ASSIGNMENT
Pull out every row that contains the string "Rotule" and copy each of those rows in full.

——

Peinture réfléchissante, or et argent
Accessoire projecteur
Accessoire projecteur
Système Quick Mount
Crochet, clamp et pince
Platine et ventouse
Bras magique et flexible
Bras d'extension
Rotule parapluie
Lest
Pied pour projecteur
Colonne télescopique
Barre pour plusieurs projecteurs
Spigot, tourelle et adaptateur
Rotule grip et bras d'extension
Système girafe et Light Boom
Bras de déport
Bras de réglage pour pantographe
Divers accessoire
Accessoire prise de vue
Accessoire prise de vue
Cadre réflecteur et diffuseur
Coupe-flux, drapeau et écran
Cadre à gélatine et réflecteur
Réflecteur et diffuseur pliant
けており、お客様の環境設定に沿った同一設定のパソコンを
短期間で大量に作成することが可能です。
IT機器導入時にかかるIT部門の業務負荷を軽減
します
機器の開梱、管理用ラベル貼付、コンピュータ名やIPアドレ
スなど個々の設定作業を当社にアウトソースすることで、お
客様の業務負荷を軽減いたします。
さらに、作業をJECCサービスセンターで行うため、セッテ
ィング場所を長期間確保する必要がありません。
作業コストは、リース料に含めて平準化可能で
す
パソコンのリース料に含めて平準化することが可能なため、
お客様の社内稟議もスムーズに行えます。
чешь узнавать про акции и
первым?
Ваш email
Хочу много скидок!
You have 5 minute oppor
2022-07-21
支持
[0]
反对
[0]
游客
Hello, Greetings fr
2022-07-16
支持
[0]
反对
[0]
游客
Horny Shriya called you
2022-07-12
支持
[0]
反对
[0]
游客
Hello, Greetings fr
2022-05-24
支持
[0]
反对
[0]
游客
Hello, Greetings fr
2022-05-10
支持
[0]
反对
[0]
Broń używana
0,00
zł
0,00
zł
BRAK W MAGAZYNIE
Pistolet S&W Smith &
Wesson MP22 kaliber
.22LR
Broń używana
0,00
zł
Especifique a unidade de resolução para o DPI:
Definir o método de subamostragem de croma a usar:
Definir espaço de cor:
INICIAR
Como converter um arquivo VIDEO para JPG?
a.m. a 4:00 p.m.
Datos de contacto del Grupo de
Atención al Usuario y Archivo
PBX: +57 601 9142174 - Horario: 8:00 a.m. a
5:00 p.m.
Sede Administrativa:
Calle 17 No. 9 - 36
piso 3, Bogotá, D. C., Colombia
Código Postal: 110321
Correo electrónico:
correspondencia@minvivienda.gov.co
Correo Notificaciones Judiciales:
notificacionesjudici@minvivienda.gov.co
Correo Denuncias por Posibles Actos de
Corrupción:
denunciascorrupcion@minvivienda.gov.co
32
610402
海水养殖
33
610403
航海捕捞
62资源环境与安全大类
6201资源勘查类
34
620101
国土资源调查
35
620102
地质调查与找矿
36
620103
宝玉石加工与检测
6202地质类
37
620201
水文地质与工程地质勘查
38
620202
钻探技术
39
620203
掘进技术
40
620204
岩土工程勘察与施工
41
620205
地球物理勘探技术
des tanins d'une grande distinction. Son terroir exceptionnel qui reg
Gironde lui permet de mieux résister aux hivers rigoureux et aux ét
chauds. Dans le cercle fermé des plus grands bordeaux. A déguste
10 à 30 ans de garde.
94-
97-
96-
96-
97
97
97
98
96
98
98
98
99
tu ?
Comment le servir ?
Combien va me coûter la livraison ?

——

THE COMPLETED TASK
Rotule parapluie
Rotule grip et bras d'extension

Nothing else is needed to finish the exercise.